═════ Texte choisi ═════
Feuille d'études de motifs décoratifs (grotesques)
Pierre Contant d'Ivry (1698 - 1777).

Chinoiserie :

Dragons et magots, êtres ventrus et amphibies se glissent parmi les arabesques. L’estampe joue en effet un rôle capital dans la diffusion des nouveaux motifs décoratifs ; à partir de 1700, les Livres d’ornements se multiplient. Dès 1716-1719, on trouve des décors chinois au pavillon dit Pagodenburg, dans les jardins de Nymphenburg, le Versailles bavarois.

Dans les panneaux de boiserie (1710 - hôtel de Pomponne), on voit, accrochés ou appuyés à des arbres stylisés, des armes ou des instruments de chasse : fusils, flèches et arcs, cors ; au pied des arbres figurent des chiens. Ces trophées, présentés en léger relief sur fond uni, occupent presque toute la surface du panneau ; la suggestion d’un espace fictif est imperceptible. Dans les boiseries de l’hôtel d’Assy (après 1720), la part des trophées se réduit au tiers supérieur du panneau, dont le reste du champ demeure libre, mais dont l’encadrement présente des incurvations beaucoup plus prononcées.

Le salon des Glaces de l’Amalienburg, petit pavillon situé dans les jardins de Nymphenburg, offre peut-être le plus extraordinaire et le plus bel exemple de décor rococo en Europe. Les reliefs s’enlèvent en argent sur fond bleu pâle (originellement le fond semble avoir été plutôt crème). Des motifs naturalistes : arbres, oiseaux, poissons, trophées, d’armes, de chasse ou de musique, se combinent avec les cartouches aux formes déchiquetées ; des figures nues d’enfants et de femmes prennent appui sur les bombements de la corniche. Aucun effet de trompe-l’œil n’intervient, tout ce décor reste un pur chatoiement de surface sur lequel le regard glisse avec émerveillement.


Amalienburg, pavillon construit dans le parc du Nymphenburg, près de Munich.

Les grandes enfilades de pièces qui se commandent mutuellement, en rendant malaisée la circulation intérieure et presque impossible le chauffage, disparaissent. On s’ingénie au contraire à ménager des appartements indépendants et à multiplier les dégagements. Les galeries disparaissent aussi et la principale pièce de réception devient le grand salon, généralement disposé au centre de la composition, sur le jardin. Le format des pièces diminue. Du coup, le lien entre la transformation des plans et celle du décor apparaît nettement. Dans des pièces plus petites, conçues d’abord pour l’agrément, l’usage des lambris de bois et des panneaux à échelle réduite a l’avantage de donner plus de chaleur et d’intimité que les ordonnances à pilastres.
═════ Liste des données ═════
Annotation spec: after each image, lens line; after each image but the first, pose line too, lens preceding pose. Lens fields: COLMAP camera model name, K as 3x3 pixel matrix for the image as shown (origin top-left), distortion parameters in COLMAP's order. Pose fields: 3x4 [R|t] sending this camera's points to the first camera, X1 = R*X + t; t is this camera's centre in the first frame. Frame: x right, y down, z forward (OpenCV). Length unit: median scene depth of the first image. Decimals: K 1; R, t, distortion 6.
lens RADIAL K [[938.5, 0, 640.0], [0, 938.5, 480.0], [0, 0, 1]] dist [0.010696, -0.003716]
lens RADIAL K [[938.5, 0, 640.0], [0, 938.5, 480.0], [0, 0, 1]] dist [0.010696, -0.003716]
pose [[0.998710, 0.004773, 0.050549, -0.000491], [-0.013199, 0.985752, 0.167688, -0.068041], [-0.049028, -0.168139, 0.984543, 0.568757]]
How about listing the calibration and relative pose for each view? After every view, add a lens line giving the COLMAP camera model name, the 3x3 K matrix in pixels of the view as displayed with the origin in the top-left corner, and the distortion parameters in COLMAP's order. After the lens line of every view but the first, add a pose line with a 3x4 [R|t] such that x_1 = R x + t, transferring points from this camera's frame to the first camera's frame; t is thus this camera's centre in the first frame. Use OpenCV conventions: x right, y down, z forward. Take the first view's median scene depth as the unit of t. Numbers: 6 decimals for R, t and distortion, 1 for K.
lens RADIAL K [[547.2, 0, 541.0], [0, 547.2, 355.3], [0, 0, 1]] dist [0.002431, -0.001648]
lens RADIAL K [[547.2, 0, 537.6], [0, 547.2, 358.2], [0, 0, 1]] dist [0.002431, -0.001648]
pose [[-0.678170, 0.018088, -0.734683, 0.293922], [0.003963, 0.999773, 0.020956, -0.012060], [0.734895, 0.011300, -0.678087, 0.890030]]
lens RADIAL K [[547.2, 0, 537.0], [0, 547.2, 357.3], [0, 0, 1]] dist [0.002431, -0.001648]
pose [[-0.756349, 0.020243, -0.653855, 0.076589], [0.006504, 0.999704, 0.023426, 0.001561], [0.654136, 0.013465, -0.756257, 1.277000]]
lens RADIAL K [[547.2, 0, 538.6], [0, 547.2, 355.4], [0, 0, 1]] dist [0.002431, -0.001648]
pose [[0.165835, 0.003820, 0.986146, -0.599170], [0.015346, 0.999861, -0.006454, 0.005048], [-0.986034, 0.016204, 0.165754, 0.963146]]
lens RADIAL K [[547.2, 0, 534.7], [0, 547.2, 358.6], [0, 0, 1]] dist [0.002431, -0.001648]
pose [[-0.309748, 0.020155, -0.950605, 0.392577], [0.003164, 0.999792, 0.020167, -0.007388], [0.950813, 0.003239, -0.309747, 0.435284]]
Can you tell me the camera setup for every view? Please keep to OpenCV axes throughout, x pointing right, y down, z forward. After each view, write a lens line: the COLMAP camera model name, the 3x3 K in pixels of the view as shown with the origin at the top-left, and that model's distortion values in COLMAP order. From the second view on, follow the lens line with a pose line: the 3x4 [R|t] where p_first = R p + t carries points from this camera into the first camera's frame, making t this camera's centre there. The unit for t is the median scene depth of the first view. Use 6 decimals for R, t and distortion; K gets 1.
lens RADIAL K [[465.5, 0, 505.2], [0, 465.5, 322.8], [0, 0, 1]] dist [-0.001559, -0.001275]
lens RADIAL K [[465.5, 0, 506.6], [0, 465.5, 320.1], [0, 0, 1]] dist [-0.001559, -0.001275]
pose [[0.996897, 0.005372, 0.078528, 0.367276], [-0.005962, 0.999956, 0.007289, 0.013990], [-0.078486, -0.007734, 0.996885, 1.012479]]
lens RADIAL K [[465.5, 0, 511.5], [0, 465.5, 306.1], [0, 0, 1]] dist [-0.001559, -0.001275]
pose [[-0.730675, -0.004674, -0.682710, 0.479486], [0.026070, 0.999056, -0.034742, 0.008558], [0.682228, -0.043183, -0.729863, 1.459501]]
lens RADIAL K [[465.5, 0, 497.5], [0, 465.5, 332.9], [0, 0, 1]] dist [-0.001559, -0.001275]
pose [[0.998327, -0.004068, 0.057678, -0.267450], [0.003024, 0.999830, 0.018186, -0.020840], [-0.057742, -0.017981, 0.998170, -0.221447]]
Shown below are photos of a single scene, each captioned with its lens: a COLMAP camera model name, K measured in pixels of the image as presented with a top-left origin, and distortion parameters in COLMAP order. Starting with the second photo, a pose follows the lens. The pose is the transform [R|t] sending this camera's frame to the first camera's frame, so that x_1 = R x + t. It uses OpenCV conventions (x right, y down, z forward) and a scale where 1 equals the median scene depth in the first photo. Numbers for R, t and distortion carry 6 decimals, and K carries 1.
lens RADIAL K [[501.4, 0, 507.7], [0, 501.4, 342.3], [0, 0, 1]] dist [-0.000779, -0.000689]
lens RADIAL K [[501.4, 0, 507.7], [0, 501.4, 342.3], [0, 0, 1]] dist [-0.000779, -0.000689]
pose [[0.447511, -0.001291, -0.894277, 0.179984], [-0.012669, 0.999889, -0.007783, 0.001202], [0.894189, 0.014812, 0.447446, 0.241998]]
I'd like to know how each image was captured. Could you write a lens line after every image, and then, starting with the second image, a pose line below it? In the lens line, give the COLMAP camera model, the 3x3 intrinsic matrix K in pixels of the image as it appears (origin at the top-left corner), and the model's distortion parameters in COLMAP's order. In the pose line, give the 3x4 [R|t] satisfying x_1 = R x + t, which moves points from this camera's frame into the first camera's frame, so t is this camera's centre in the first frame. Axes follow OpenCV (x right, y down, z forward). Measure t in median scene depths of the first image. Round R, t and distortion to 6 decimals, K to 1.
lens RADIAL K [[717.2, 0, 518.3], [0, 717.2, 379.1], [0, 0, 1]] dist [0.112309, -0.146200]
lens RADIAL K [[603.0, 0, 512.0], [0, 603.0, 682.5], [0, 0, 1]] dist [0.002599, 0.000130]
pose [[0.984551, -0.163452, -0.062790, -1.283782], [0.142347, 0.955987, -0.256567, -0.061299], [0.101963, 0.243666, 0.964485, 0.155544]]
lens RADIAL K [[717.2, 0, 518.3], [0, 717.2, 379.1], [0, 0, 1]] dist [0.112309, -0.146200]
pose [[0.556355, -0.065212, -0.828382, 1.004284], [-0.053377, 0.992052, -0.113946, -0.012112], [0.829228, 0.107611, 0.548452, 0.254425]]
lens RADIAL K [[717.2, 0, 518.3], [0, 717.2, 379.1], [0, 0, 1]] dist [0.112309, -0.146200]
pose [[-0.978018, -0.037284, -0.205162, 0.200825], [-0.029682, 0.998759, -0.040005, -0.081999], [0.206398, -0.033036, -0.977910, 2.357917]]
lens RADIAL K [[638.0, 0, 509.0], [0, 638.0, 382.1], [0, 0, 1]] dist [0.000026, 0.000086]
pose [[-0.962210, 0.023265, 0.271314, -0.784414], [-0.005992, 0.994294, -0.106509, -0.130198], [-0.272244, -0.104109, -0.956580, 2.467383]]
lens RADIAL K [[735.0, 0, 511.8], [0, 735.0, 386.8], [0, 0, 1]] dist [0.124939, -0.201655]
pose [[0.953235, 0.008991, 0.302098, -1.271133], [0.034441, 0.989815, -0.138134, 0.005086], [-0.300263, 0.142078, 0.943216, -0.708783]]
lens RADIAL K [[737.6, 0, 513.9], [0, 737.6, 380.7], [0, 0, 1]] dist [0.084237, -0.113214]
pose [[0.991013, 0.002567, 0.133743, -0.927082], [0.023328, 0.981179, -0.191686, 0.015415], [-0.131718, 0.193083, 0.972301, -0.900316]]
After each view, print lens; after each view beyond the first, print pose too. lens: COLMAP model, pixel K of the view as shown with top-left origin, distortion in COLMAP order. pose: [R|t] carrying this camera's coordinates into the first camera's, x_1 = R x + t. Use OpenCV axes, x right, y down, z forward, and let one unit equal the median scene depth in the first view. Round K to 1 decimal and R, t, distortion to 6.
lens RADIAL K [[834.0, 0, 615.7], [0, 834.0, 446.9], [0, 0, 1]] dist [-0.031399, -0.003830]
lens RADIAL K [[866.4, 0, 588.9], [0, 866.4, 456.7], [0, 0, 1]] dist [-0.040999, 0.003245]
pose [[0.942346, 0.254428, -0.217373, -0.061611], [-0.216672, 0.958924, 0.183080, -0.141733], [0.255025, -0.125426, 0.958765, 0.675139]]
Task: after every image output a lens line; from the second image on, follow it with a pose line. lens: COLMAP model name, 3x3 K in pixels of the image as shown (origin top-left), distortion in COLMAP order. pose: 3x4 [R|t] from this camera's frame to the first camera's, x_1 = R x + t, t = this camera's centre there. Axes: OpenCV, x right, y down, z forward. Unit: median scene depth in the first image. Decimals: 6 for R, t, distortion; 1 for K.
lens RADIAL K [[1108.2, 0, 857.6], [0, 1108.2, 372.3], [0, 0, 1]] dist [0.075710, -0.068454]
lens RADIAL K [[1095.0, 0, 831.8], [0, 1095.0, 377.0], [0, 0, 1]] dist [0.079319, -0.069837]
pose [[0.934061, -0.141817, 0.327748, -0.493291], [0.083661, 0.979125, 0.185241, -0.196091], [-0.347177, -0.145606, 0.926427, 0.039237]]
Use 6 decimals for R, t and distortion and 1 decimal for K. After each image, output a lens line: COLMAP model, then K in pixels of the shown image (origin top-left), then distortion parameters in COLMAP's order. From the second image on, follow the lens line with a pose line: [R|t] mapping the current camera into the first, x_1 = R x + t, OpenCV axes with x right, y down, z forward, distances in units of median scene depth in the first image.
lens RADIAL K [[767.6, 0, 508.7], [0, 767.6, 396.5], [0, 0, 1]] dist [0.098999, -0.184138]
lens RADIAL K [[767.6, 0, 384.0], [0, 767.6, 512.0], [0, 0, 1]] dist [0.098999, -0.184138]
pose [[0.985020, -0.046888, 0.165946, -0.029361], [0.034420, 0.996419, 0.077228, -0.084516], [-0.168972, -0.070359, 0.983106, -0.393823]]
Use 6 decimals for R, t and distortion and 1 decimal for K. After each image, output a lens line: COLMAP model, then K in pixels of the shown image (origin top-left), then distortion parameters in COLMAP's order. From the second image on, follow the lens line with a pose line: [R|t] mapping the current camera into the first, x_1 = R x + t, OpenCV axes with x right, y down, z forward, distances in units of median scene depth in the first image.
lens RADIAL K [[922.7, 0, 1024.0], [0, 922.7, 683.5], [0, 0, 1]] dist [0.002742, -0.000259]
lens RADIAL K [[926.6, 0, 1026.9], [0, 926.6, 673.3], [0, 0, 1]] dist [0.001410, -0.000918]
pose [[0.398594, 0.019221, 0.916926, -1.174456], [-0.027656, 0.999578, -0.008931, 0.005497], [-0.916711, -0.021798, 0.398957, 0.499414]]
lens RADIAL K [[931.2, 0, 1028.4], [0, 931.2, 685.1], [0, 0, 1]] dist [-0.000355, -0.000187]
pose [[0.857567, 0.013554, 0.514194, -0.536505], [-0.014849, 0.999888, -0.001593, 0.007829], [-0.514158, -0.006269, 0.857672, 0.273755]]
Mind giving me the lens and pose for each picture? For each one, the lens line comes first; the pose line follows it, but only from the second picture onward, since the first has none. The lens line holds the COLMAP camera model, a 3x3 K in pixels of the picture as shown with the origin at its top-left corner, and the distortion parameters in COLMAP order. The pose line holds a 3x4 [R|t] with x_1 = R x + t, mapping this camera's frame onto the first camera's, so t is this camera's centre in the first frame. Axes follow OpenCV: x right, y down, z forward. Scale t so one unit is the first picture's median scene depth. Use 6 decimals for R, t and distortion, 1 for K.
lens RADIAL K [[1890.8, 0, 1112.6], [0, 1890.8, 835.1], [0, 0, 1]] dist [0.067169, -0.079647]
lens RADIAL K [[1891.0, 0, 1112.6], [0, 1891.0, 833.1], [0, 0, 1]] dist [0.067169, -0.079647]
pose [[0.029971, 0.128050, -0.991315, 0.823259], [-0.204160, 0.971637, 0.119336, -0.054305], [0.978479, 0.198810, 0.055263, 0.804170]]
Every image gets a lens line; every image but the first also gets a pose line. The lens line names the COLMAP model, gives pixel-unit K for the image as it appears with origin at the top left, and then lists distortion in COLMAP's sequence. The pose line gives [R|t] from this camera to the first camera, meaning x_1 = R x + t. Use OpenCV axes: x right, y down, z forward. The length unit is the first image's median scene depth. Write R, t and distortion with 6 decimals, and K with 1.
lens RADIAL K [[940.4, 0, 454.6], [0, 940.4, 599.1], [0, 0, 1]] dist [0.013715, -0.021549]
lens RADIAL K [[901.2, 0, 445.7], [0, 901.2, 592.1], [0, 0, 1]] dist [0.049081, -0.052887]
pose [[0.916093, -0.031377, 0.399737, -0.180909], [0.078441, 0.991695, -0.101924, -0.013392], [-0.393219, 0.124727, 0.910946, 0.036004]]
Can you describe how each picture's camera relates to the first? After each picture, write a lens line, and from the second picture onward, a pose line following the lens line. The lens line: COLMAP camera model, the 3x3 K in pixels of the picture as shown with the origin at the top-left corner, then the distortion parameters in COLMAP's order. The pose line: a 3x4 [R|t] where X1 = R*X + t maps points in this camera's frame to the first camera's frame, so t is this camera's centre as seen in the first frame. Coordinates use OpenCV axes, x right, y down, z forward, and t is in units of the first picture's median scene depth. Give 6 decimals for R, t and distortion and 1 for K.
═════
▸ **Consigne**: Dans le texte sur le décor rococo, relevez toutes les armes et tous les instruments de chasse que l'on voit accrochés ou appuyés aux arbres stylisés des panneaux de boiserie de l'hôtel de Pomponne.

▸ **Corrigé**: Fusils, flèches, arcs, cors.